On the same day the Florida Legislature is poised to pass a bill that will require lawmakers to put a giant roadblock before some of the state's broadest regulations -- by ratifying every rule that has a collective cost of $200,000 a year -- a New York think tank has blasted Florida for its "bargain basement" regulatory structure and for "disproportionately focusing on costs while failing to adequately account for economic benefits."
The 441-page report, by the Institute for Policy Integrity at New York University School of Law, analyzed the regulatory structure used to make decisions in every state and concluded that in Florida "billions of dollars and public protections may be at risk from inadequate regulatory review." The report compared each set of laws and guidelines in each state to direct feedback from leaders on the ground and assigned Florida a "C."
The report, 52 Experiments with Regulatory Review, found that Florida’s system is built around a “lowest-cost option” which means the cheapest method for implementing a law must be chosen, even if the rule is rendered less effective as a result.
Florida routinely regulates industries whose size and economic footprint climb over $100 million, Schwartz concluded.

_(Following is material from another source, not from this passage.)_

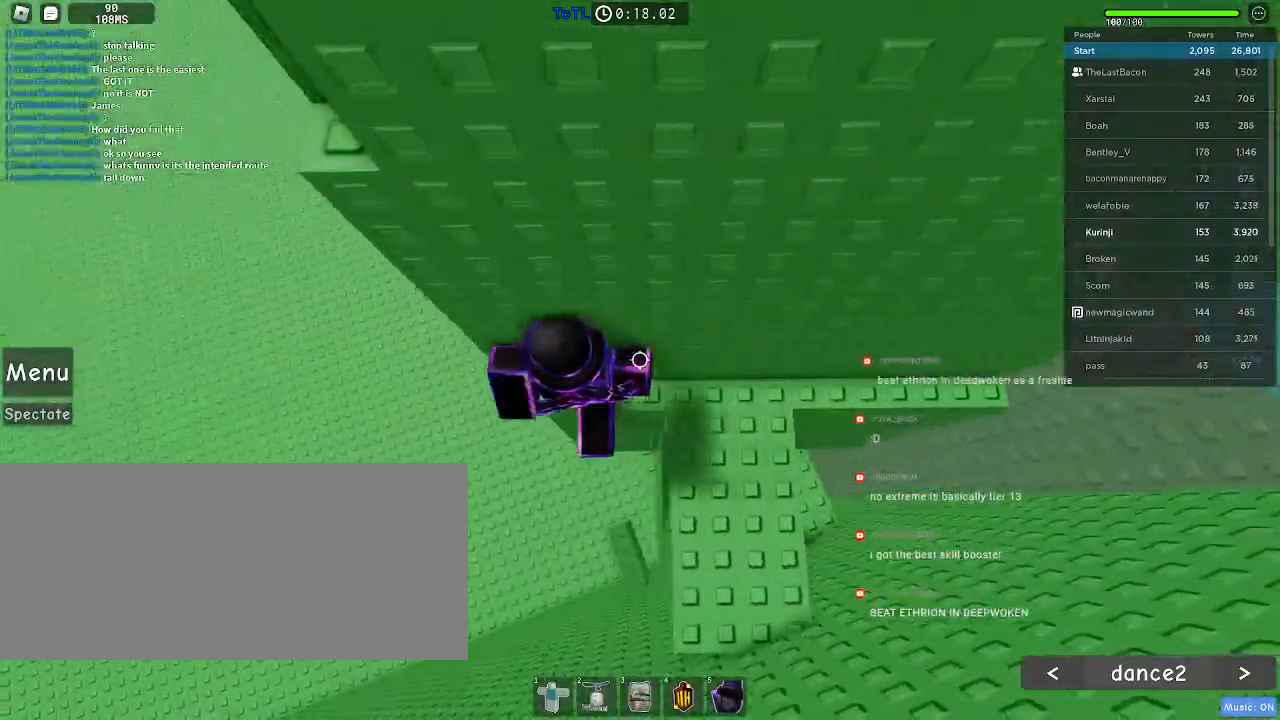
{"keys": ["a"], "mouse": [], "events": [[133, "space", "down"], [216, "space", "up"]]}
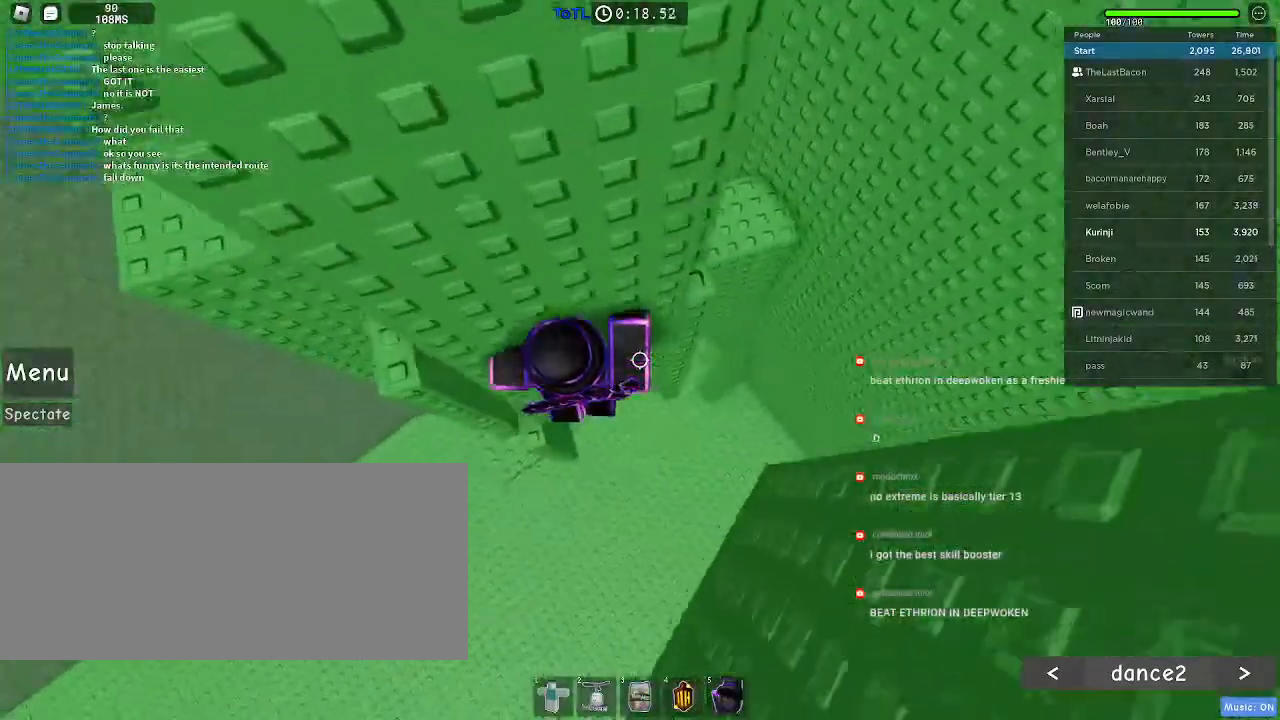
{"keys": ["d"], "mouse": [], "events": [[183, "w", "down"], [266, "a", "up"], [416, "d", "down"], [500, "w", "up"]]}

But these rules are often made without enough examination of their economic benefits, potentially yielding inefficient results. He cited Florida's move to reduce automobile air pollution which was denied by legislators, he said. "on the basis of unscientific opinion."
“This is not a problem of too much regulation,'' said Richard Revesz, dean of NYU Law. "It’s a question of crafting the right kind of regulation. And given Florida’s guidelines, they are less likely to arrive at balanced, public interest-minded results.”